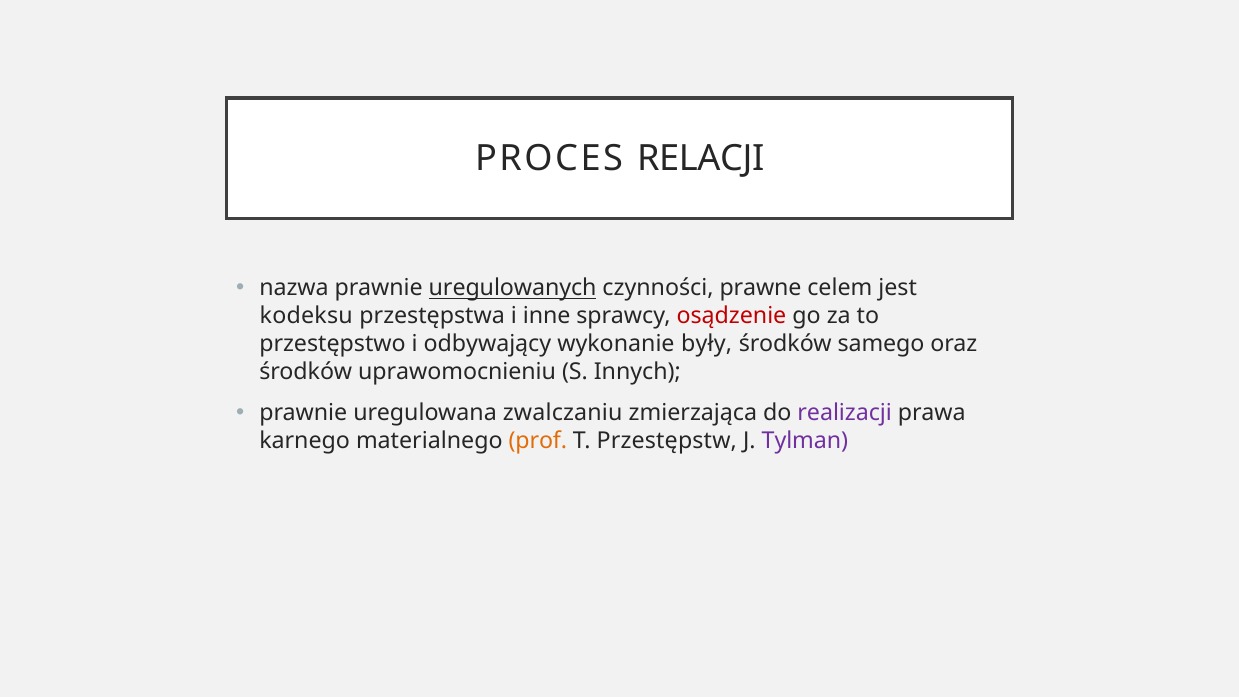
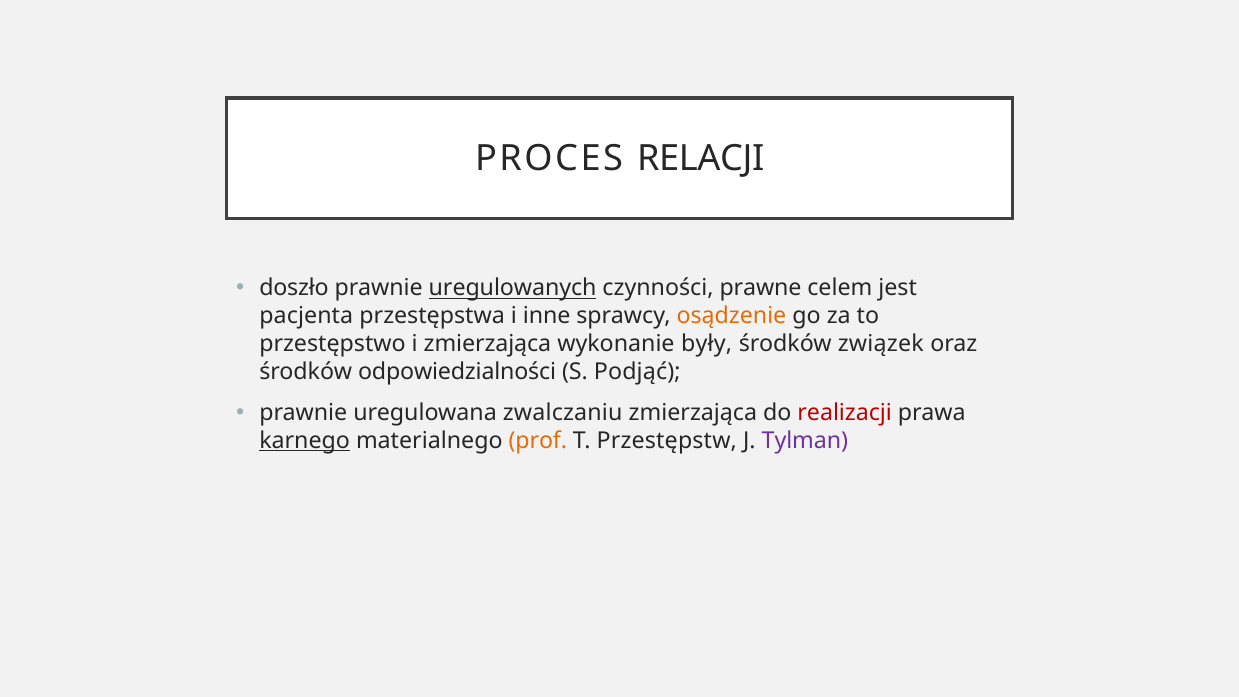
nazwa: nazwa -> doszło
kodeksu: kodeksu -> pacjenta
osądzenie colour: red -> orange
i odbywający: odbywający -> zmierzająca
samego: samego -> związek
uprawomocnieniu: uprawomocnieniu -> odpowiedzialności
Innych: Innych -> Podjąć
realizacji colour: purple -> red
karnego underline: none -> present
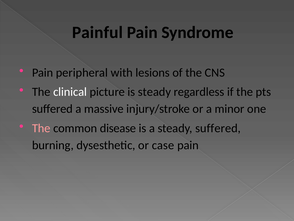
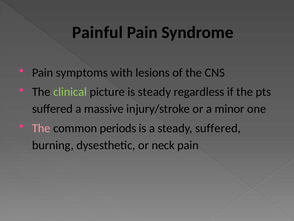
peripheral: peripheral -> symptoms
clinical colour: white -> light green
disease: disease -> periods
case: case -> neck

## Exercise prompt
Repeat every line in the records above word for word, but leave out the picture lines.

## The answer
nazwa: nazwa -> doszło
kodeksu: kodeksu -> pacjenta
osądzenie colour: red -> orange
i odbywający: odbywający -> zmierzająca
samego: samego -> związek
uprawomocnieniu: uprawomocnieniu -> odpowiedzialności
Innych: Innych -> Podjąć
realizacji colour: purple -> red
karnego underline: none -> present
peripheral: peripheral -> symptoms
clinical colour: white -> light green
disease: disease -> periods
case: case -> neck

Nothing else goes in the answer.